WHAT IS NEEDED: Present every line of the records below as a numbered list, omitting any blank lines.
## BEGIN RECORDS TO PROCESS
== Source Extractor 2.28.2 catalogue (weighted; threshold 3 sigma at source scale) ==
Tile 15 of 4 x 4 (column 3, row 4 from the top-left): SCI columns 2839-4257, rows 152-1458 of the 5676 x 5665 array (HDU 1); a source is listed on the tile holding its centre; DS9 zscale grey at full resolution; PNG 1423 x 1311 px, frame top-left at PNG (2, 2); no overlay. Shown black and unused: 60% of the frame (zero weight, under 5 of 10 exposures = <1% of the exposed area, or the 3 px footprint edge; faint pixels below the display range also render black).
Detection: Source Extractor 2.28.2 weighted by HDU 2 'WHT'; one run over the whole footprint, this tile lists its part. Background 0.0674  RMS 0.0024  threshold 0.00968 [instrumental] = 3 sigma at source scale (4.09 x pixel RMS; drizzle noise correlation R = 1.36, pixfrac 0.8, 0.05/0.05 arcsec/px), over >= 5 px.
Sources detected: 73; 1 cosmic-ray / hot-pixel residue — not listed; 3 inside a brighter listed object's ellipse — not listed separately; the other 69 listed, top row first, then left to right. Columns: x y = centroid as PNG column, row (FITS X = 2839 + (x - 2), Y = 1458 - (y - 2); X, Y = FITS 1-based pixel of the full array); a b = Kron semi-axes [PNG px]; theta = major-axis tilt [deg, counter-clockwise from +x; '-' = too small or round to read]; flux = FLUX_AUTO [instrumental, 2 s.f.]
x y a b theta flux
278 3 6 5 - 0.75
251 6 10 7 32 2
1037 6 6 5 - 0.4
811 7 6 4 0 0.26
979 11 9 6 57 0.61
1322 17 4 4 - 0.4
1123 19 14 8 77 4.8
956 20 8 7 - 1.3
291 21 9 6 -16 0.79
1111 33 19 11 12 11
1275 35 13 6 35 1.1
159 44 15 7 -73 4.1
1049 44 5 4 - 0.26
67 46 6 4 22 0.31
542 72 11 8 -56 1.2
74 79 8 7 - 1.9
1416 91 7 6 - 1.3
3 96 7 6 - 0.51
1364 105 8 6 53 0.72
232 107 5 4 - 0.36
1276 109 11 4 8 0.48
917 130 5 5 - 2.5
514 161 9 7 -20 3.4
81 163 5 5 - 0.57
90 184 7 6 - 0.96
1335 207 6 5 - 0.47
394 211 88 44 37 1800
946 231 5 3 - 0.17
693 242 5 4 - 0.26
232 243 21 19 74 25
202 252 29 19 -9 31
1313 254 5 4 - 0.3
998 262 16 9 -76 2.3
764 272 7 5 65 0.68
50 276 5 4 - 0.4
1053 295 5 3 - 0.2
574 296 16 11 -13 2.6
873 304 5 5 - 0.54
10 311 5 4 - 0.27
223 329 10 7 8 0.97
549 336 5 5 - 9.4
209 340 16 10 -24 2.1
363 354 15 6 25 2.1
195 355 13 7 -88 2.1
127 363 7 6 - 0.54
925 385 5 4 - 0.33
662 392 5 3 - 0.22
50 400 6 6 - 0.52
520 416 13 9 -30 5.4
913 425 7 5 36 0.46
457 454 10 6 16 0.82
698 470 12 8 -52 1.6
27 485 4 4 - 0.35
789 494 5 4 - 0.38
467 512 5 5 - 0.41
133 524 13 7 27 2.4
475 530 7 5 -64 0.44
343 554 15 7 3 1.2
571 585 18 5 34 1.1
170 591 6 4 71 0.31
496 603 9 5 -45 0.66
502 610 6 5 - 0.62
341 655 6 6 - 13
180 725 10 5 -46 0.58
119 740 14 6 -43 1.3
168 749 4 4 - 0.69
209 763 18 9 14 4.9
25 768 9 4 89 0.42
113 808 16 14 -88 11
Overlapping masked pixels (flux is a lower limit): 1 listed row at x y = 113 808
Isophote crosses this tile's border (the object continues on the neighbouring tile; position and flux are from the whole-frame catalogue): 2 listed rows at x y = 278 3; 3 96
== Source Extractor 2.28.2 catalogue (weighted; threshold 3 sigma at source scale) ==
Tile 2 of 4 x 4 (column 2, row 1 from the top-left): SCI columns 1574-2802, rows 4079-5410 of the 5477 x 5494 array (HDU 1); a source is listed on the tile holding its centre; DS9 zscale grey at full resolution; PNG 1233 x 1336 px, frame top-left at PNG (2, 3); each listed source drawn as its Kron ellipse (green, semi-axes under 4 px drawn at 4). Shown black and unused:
## END RECORDS TO PROCESS
CORRECT RESULT:
1. == Source Extractor 2.28.2 catalogue (weighted; threshold 3 sigma at source scale) ==
2. Tile 15 of 4 x 4 (column 3, row 4 from the top-left): SCI columns 2839-4257, rows 152-1458 of the 5676 x 5665 array (HDU 1); a source is listed on the tile holding its centre; DS9 zscale grey at full resolution; PNG 1423 x 1311 px, frame top-left at PNG (2, 2); no overlay. Shown black and unused: 60% of the frame (zero weight, under 5 of 10 exposures = <1% of the exposed area, or the 3 px footprint edge; faint pixels below the display range also render black).
3. Detection: Source Extractor 2.28.2 weighted by HDU 2 'WHT'; one run over the whole footprint, this tile lists its part. Background 0.0674  RMS 0.0024  threshold 0.00968 [instrumental] = 3 sigma at source scale (4.09 x pixel RMS; drizzle noise correlation R = 1.36, pixfrac 0.8, 0.05/0.05 arcsec/px), over >= 5 px.
4. Sources detected: 73; 1 cosmic-ray / hot-pixel residue — not listed; 3 inside a brighter listed object's ellipse — not listed separately; the other 69 listed, top row first, then left to right. Columns: x y = centroid as PNG column, row (FITS X = 2839 + (x - 2), Y = 1458 - (y - 2); X, Y = FITS 1-based pixel of the full array); a b = Kron semi-axes [PNG px]; theta = major-axis tilt [deg, counter-clockwise from +x; '-' = too small or round to read]; flux = FLUX_AUTO [instrumental, 2 s.f.]
5. x y a b theta flux
6. 278 3 6 5 - 0.75
7. 251 6 10 7 32 2
8. 1037 6 6 5 - 0.4
9. 811 7 6 4 0 0.26
10. 979 11 9 6 57 0.61
11. 1322 17 4 4 - 0.4
12. 1123 19 14 8 77 4.8
13. 956 20 8 7 - 1.3
14. 291 21 9 6 -16 0.79
15. 1111 33 19 11 12 11
16. 1275 35 13 6 35 1.1
17. 159 44 15 7 -73 4.1
18. 1049 44 5 4 - 0.26
19. 67 46 6 4 22 0.31
20. 542 72 11 8 -56 1.2
21. 74 79 8 7 - 1.9
22. 1416 91 7 6 - 1.3
23. 3 96 7 6 - 0.51
24. 1364 105 8 6 53 0.72
25. 232 107 5 4 - 0.36
26. 1276 109 11 4 8 0.48
27. 917 130 5 5 - 2.5
28. 514 161 9 7 -20 3.4
29. 81 163 5 5 - 0.57
30. 90 184 7 6 - 0.96
31. 1335 207 6 5 - 0.47
32. 394 211 88 44 37 1800
33. 946 231 5 3 - 0.17
34. 693 242 5 4 - 0.26
35. 232 243 21 19 74 25
36. 202 252 29 19 -9 31
37. 1313 254 5 4 - 0.3
38. 998 262 16 9 -76 2.3
39. 764 272 7 5 65 0.68
40. 50 276 5 4 - 0.4
41. 1053 295 5 3 - 0.2
42. 574 296 16 11 -13 2.6
43. 873 304 5 5 - 0.54
44. 10 311 5 4 - 0.27
45. 223 329 10 7 8 0.97
46. 549 336 5 5 - 9.4
47. 209 340 16 10 -24 2.1
48. 363 354 15 6 25 2.1
49. 195 355 13 7 -88 2.1
50. 127 363 7 6 - 0.54
51. 925 385 5 4 - 0.33
52. 662 392 5 3 - 0.22
53. 50 400 6 6 - 0.52
54. 520 416 13 9 -30 5.4
55. 913 425 7 5 36 0.46
56. 457 454 10 6 16 0.82
57. 698 470 12 8 -52 1.6
58. 27 485 4 4 - 0.35
59. 789 494 5 4 - 0.38
60. 467 512 5 5 - 0.41
61. 133 524 13 7 27 2.4
62. 475 530 7 5 -64 0.44
63. 343 554 15 7 3 1.2
64. 571 585 18 5 34 1.1
65. 170 591 6 4 71 0.31
66. 496 603 9 5 -45 0.66
67. 502 610 6 5 - 0.62
68. 341 655 6 6 - 13
69. 180 725 10 5 -46 0.58
70. 119 740 14 6 -43 1.3
71. 168 749 4 4 - 0.69
72. 209 763 18 9 14 4.9
73. 25 768 9 4 89 0.42
74. 113 808 16 14 -88 11
75. Overlapping masked pixels (flux is a lower limit): 1 listed row at x y = 113 808
76. Isophote crosses this tile's border (the object continues on the neighbouring tile; position and flux are from the whole-frame catalogue): 2 listed rows at x y = 278 3; 3 96
77. == Source Extractor 2.28.2 catalogue (weighted; threshold 3 sigma at source scale) ==
78. Tile 2 of 4 x 4 (column 2, row 1 from the top-left): SCI columns 1574-2802, rows 4079-5410 of the 5477 x 5494 array (HDU 1); a source is listed on the tile holding its centre; DS9 zscale grey at full resolution; PNG 1233 x 1336 px, frame top-left at PNG (2, 3); each listed source drawn as its Kron ellipse (green, semi-axes under 4 px drawn at 4). Shown black and unused:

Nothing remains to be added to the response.